When a disaster strikes, we all feel the impact and look for ways to offer help. The Vermont Community Foundation stands ready to connect donors with our neighbors in need—both here at home and around the world. Here are some things to keep in mind when donating to disaster recovery efforts.
Learn as much as you can before taking action.
No two disasters are alike. Talk with friends, colleagues, and leaders in your community to figure out the most appropriate way for you to help and where your donation will have the most impact at that moment. It’s useful to know what kind of activities you want to support and then find those who are doing that kind of work – some organizations focus on rescue and relief, others specialize in long-term rebuilding. Be especially cautious in responding to emails or texts from organizations that are new to you. Administrative costs can matter, but don’t let that be your only guide. Some organizations with higher overheads use that overhead to maintain an infrastructure that allows them to respond quickly when needs dictate.
Rebuilding requires national and local resources.
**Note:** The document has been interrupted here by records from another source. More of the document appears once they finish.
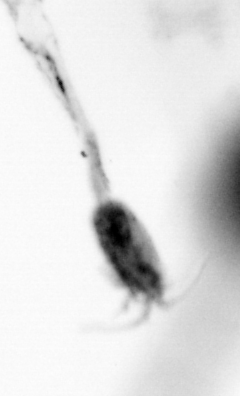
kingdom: Animalia
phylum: Arthropoda
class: Copepoda
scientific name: Copepoda
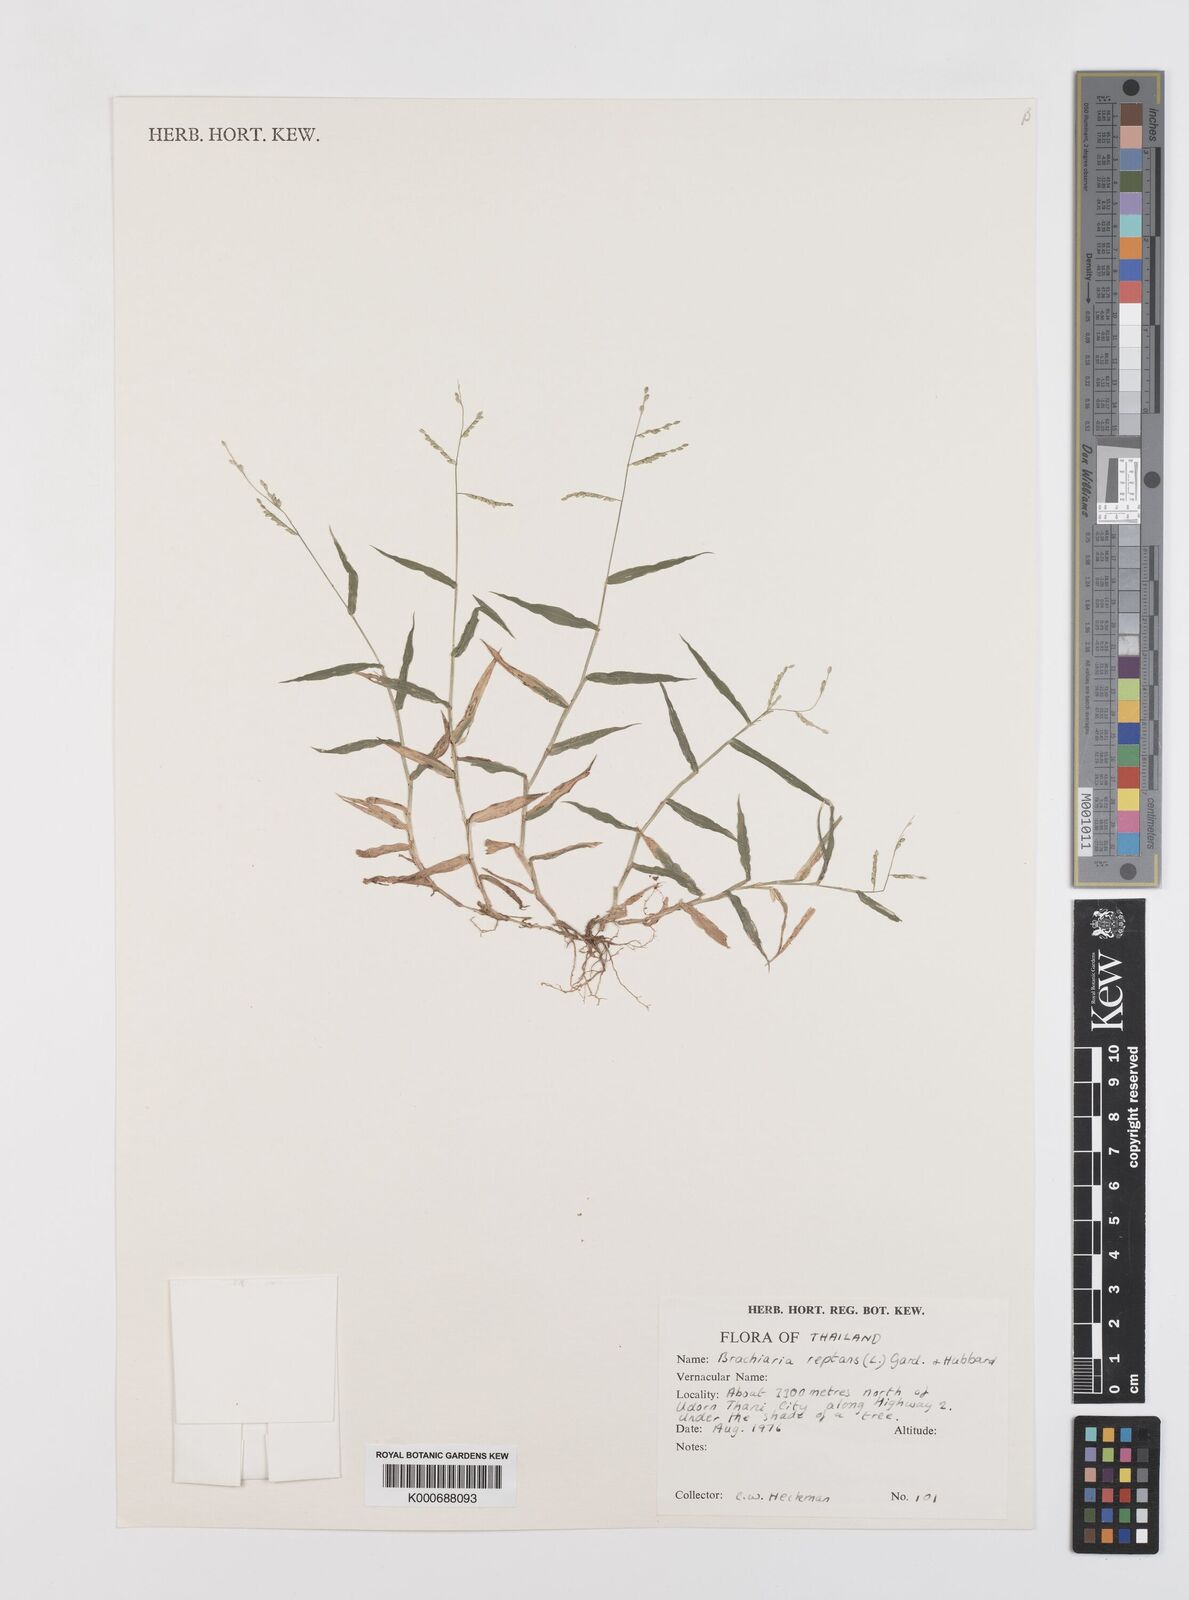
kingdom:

Responding to a disaster requires cooperation between national relief organizations which have the infrastructure and the experience in dealing with large-scale disruptions, as well as the local organizations that have an intimate knowledge of how the community works. It can sometimes be a little more challenging to get a sense of which local organizations to target with giving (particularly if you don’t live in that area) but such support is critical. Often, these organizations will be dealing with damage themselves even as they are responding to greater need and being asked to play a leadership role in rebuilding the community.
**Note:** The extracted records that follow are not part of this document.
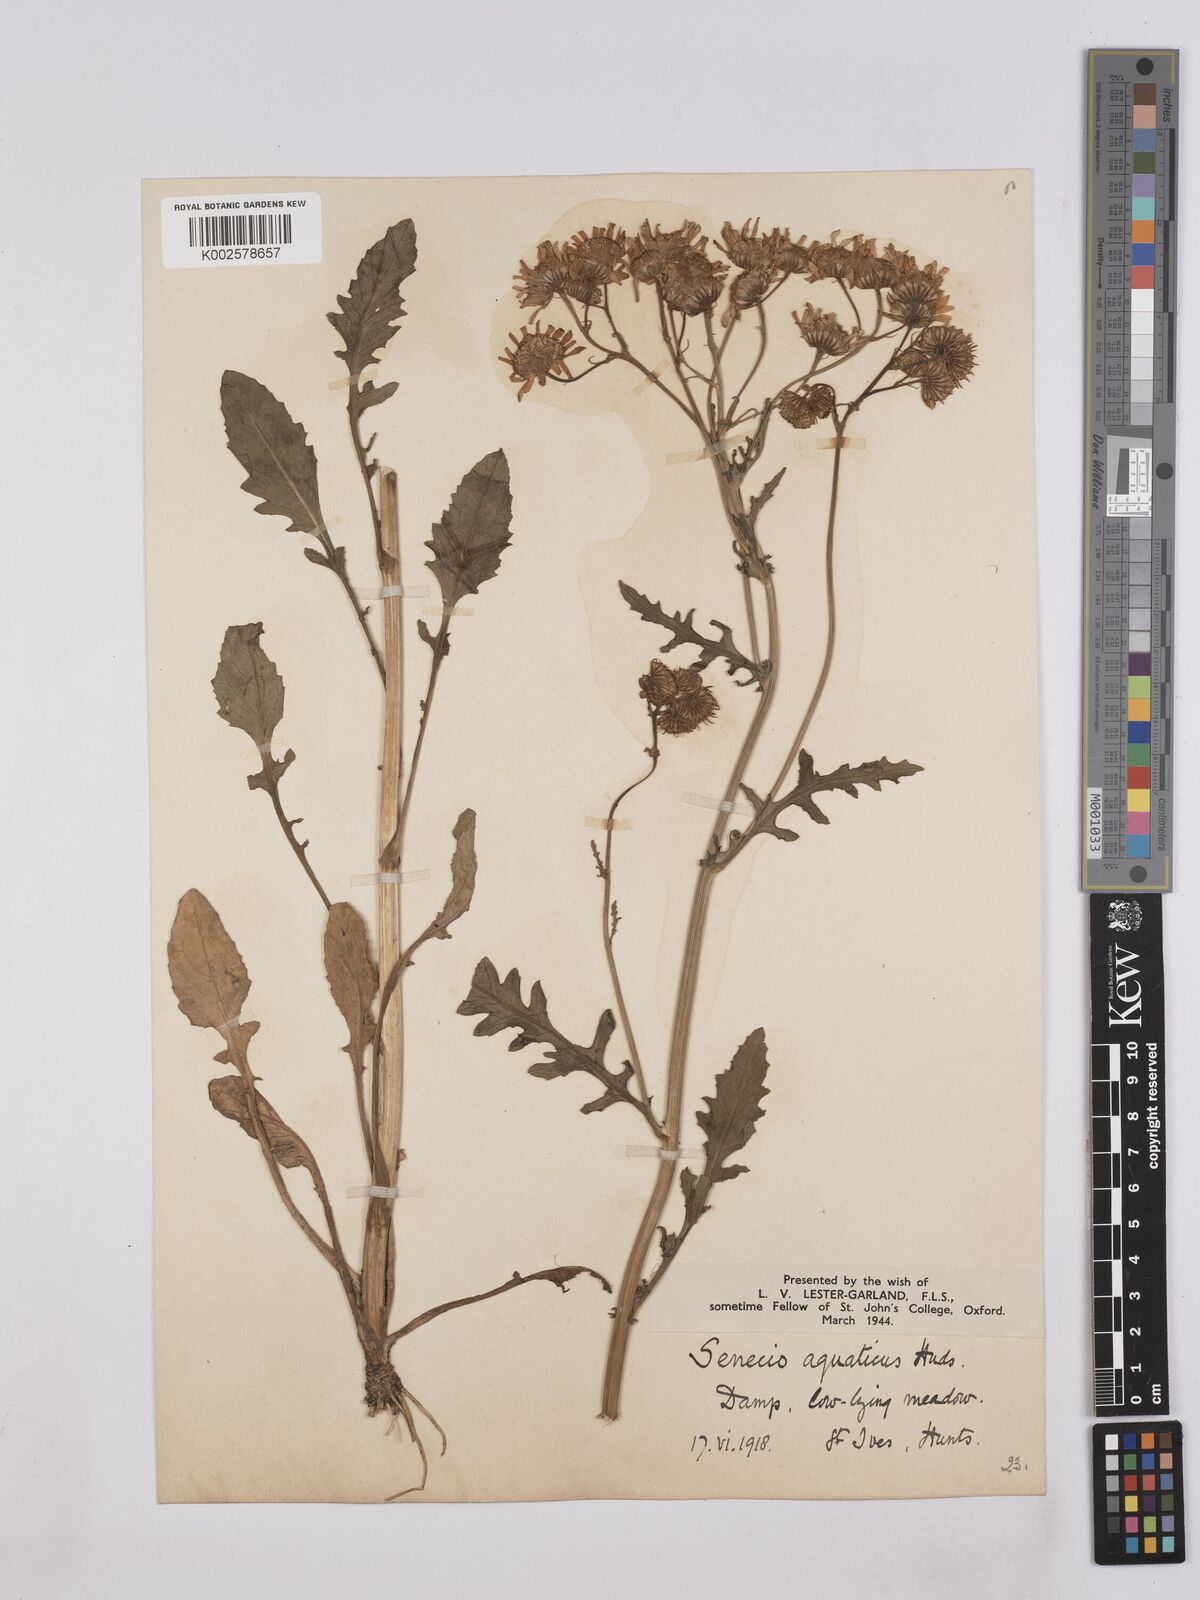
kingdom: Plantae
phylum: Tracheophyta
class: Magnoliopsida
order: Asterales
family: Asteraceae
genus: Jacobaea
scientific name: Jacobaea aquatica
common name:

Think about what's going to happen down the line.
The urge to respond immediately to a disaster is almost universal. Taking the long view is far more difficult. Sometimes, the most challenging problems emerge weeks or months after the attention has shifted away from a disaster area. That’s the time when gaps appear between the relief programs and the long-term recovery efforts. Donations later on down the line to the organizations involved in this middle phase of work are incredibly important to keep forward momentum going.
Think outside of the disaster.
As tempting as it might be, try not to shift all of your donations to disaster-related efforts. Continue to support the organizations you normally support to the degree that you can. In many cases, their capacity will be stretched at the same time they will be having a difficult time getting the attention of donors who are focused on the disaster.